Vanuatu: Mad about island magic

Elisabeth Easther finds more to love about Vanuatu on every visit.

Paddle in dug-out canoes and dip in pools at the foot of thundering waterfalls. Photo / Supplied
Paddle in dug-out canoes and dip in pools at the foot of thundering waterfalls. Photo / Supplied

Vanuatu, less than three hours by plane from Auckland, is my favourite archipelago in the whole world.

The first time I visited, I wanted an adventure. I was travelling alone, hitching rides on freighter ships, stopping in tiny villages to plant yams, paddling in dug-out canoes and spearing fish the traditional way - or at least trying to.

I enjoyed the enchanting encounters with elders who talked about the days when black magic was practised widely in the New Hebrides, before those pesky missionaries arrived. I particularly recall the story about witch doctors flying between islands to settle scores.

In my impressionable 20s I believed it wholeheartedly - Vanuatu can do that to you. Now my trip is marginally less adventurous, but just as much fun.

Most tourists focus their attention on Efate, so all flights from New Zealand land at Port Vila, the exotic capital nestled peacefully into the curved harbour.

And there is so much to do on Efate, aside from the obvious lounging around. The Mele Cascades are glorious, about 20 minutes from Vila by public transport (if you don't take an organised tour). Pay a nominal entrance fee then walk the easy paths to the waterfalls, stopping to marvel at impossibly large trees and sweeping sea views before taking a dip in the pools at the foot of the thundering falls. Bold souls can abseil down them.

There are great lunch places, too - one beside a pool teeming with fat fish fed on leftovers.

Not far from Mele is Hideaway Island, where the snorkelling is fabulous.

For a lazy day, go to Le Lagon Resort and Spa, a hotel on steroids with 30ha of tropical gardens, vast pools, a swim-up bar and a 12-hole golf course. Spend the day eating, drowsing, bathing and being served pleasantly affordable fodder, while watching a procession of brides being paddled across the harbour to grooms pacing on the sand. Nuptials are big business here.

There's no problem finding lodgings on Efate, although we love Poppy's on the Lagoon with its pools and lush gardens. Poppy's has well-appointed kitchens, which means dining on simple food by sea views at a time that suits you.

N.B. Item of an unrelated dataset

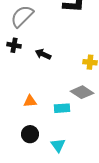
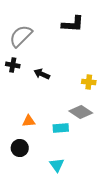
black circle: (30, 134) -> (20, 148), moved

I love the French-Pacific feel from the years when Britain and France ruled the islands together in what was known as a condominium. Despite independence in 1980, the place still does a mean croissant. And the produce in the local markets will blow your mind - handwoven baskets filled with vegetables and fruit, crabs, prawns and live chickens, too, if you're game. And everything tastes so good.

And Bislama, the native creole language, is enchanting. It is as endearing a communication as you could hope to hear - a combination of English, French and various languages of Vanuatu. For brassiere, say "titi blong basket"; for piano, "you hit him, he cry out"; and my favourite expression, rather than saying, good idea, try "nambawan tink tink" - number one think think.

A rough-cut diamond in the crown of the Pacific, Efate is a jewel to savour over and over. Even if the voodoo's all but vanished, the magic will always be there.

CHECKLIST

Getting there: Air Vanuatu flies regularly from Auckland to Port Vila.

Further information: Melanesian Tours has seamless service. Email your flight details and they're at the airport waiting for you with cool drinks and necklaces. Nothing like seeing your name on a whiteboard at arrivals to make you feel like a minor league rockstar.

Accomodation: Poppy's on the Lagoon has a sweet little beach, great rooms and kind staff, plus they can organise every kind of trip. Great for families and one of the few Pacific resorts to cater to people in wheelchairs.